Supplied records section start

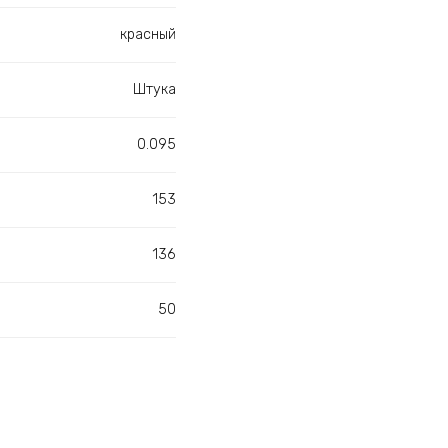
красный
Штука
0.095
153
136
50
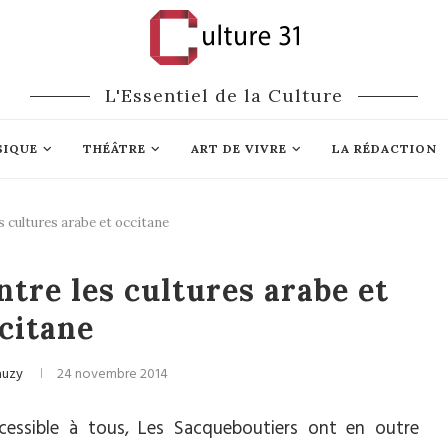
L'Essentiel de la Culture
SIQUE
THÉÂTRE
ART DE VIVRE
LA RÉDACTION
s cultures arabe et occitane
Musique
tre les cultures arabe et
citane
auzy
24 novembre 2014
cessible à tous, Les Sacqueboutiers ont en outre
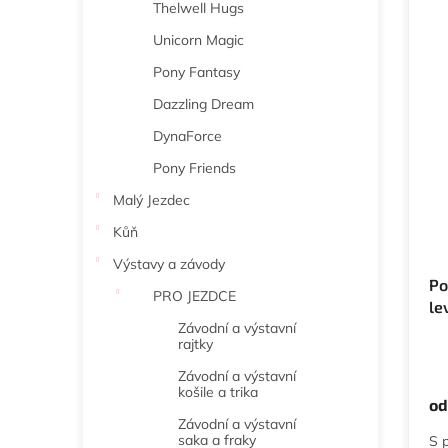
Thelwell Hugs
Unicorn Magic
Pony Fantasy
Dazzling Dream
DynaForce
Pony Friends
Malý Jezdec
Kůň
Výstavy a závody
Po
PRO JEZDCE
le
Závodní a výstavní
rajtky
Závodní a výstavní
košile a trika
od
Závodní a výstavní
saka a fraky
S 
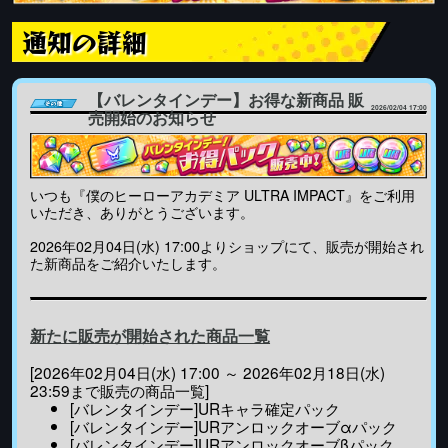
通知の詳細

Supplied records section end

- What is being asked -
Reproduce all entries exactly. Pictures do not belong in the copy.

- Expected output -
красный
Штука
0.095
153
136
50
L'Essentiel de la Culture
SIQUE
THÉÂTRE
ART DE VIVRE
LA RÉDACTION
s cultures arabe et occitane
Musique
tre les cultures arabe et
citane
auzy
24 novembre 2014
cessible à tous, Les Sacqueboutiers ont en outre
Thelwell Hugs
Unicorn Magic
Pony Fantasy
Dazzling Dream
DynaForce
Pony Friends
Malý Jezdec
Kůň
Výstavy a závody
Po
PRO JEZDCE
le
Závodní a výstavní
rajtky
Závodní a výstavní
košile a trika
od
Závodní a výstavní
saka a fraky
S 
通知の詳細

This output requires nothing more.